Stasera ho voluto andare fuori e percorrere alcune strade, vecchie ma rinnovate, che ora vedono facce nuove e sconosciute, ma una volta erano le strade dove ero di casa.
Non ho infatti cercato i visi e i segnali di una volta, son solo passato a constatare “il cambiamento“. Così come quei posti sono cambiati, sono cambiato anche io, e i percorsi che ho attraversato mi portano a considerare che “non sono rimasto fermo!“, nonostante non abbia certamente fatto cose eclatanti o compiuto atti eroici. Ma se guardo indietro, posso essere soddisfatto e anche sorpreso di quello che ho avuto la fortuna, la gioia, e a volte la fatica, di fare.
Perché sono uno di quei poveri illusi che pensa “siamo ciò che costruiamo“, ma più dal punto di vista di un mutuo ventennale, che da quello di un muratore bergamasco che tiri su una casa dal nulla in due giorni.
Ciò che usiamo, i mezzi (gli “strumenti”) sono espressione di noi stessi, non sono quindi poi una cosa secondaria, perché sono frutto dell’intelligenza collettiva e/o individuale e quindi ci aiutano a costruire.
Quindi siamo noi.
Sillogismo faticoso, lo so. Anche un po’ forzato.
Ma è la conclusione che mi spinge a non accettare che l’impegno di oggi, di ieri e di domani, per il Software Libero sia, in fondo, una perdita di tempo, una lotta persa in partenza per qualcosa che con la libertà non ha a che fare per nulla.
Il fattore Libertà è sottratto paradossalmente proprio da molti cosidetti “geek” che preferiscono litigare su uno strumento di sviluppo o su quanto sia “figo” il sistema di pacchettizzazione della propria distribuzione preferita, quando poi non si accorgono veramente che sono discorsi “del menga”; non si accorgono che sono sempre tra loro quattro gatti, sempre i soliti quattro sfigati che litigheranno, mentre il resto del mondo si brasa i neuroni (e si fuma la propria libertà d’informazione e di azione) con il solito software di controllo mentale proprietario.

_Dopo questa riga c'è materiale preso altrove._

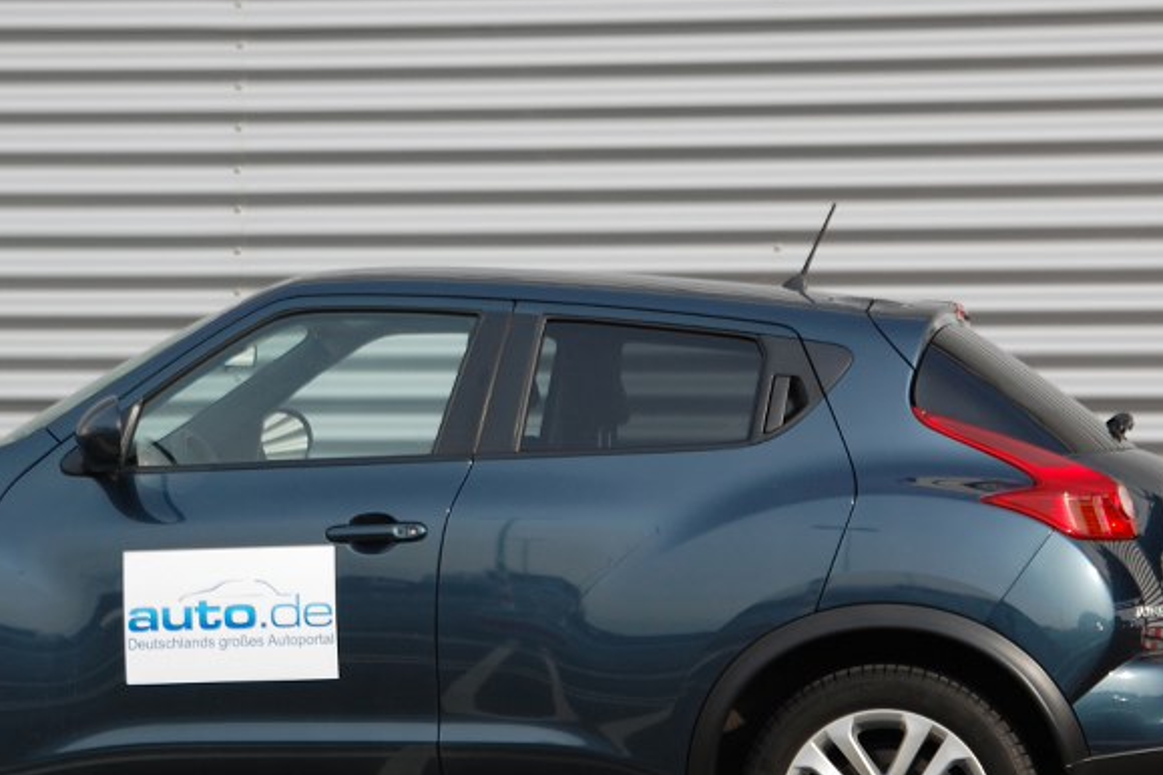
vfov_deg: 7.2
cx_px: 354
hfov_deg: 10.8
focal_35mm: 191
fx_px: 6170
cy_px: 384
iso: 200
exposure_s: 1/500
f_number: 5.6
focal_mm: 72
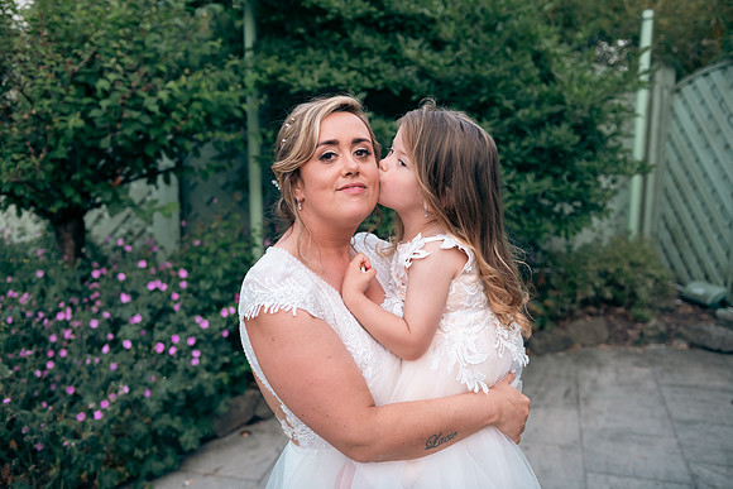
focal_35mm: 36
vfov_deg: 36.9
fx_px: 733
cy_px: 244
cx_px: 366
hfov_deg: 53.1
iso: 320
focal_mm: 36
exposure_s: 1/160
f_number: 3.5
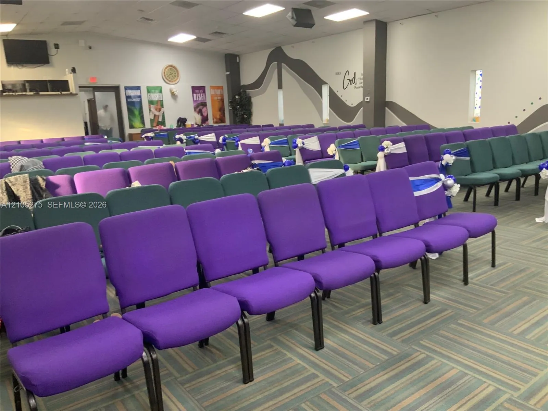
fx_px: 459
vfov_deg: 48.2
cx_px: 274
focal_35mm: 29
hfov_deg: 61.7
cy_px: 206
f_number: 1.8
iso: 160
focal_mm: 3
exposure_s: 1/60
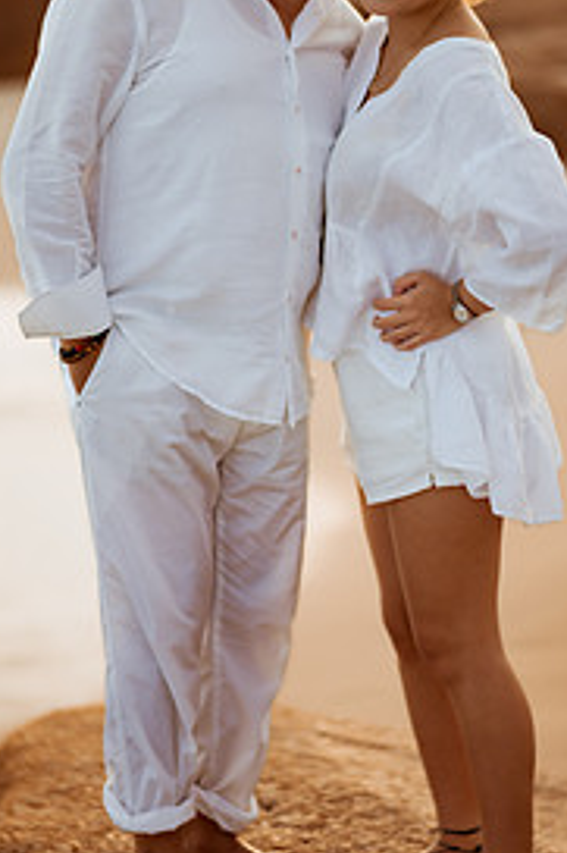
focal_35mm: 96
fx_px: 2271
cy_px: 401
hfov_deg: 14.2
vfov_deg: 21.3
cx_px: 320
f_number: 1.4
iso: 80
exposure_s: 1/3200
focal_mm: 58
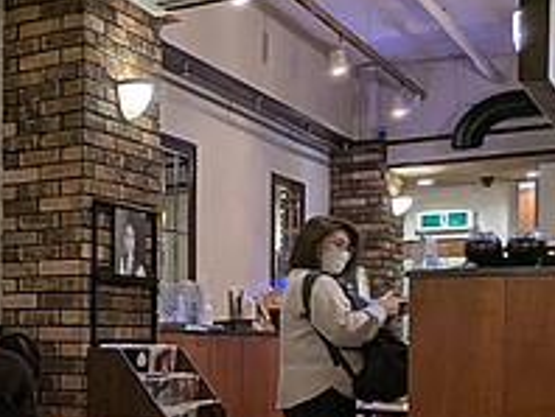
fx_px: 1011
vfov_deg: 23.0
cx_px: -233
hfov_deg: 25.0
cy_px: 340
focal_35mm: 63
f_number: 2.2
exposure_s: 1/30.9
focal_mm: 2.35
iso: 140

Il fattore Libertà è umiliato spesso da ingegneri informatici (o pseudo-tali) che hanno come primaria occupazione il cercare di non perdere la pagnotta, ottenendo il favore dei superiori adottando software “gratuito” (e magari, quando capita, confezionando obrobri spacciati per “multipiattaforma”), ma che non hanno la più pallida idea di cosa significhi sviluppare e distribuire software libero (anche dal punto di vista giuridico-legale) e se ne fregano di portare il dovuto rispetto verso gli autori di tale software.
Il fattore Libertà è pressoché ignorato da dirigenti e dagli appartenenti alla categoria di coloro che “fanno il mercato”.
Sono quasi portato a dire che sia giusto.
Perché, se è vero il Software Libero può contribuire, per la sua natura tecnica e giuridica, a un accrescimento potenziale della concorrenza e allo sviluppo di un mercato più libero
, se non lavoriamo a livello politico e sociale, rischiamo (e qui sono d’accordo con te, Valerio) di trovare un domani il Software Libero stesso, imbrigliato in logiche di lobby e poteri forti, tanto quanto l’attuale sw proprietario attualmente in circolazione. E` uno scenario che non possiamo escludere a priori.
Il fattore Libertà è ancora troppo misconosciuto dai politici e dalla gente, ed è quello l’ambito in cui c’è da lavorare.
Non torno indietro, anche se la strada in questi giorni, sento che è in salita.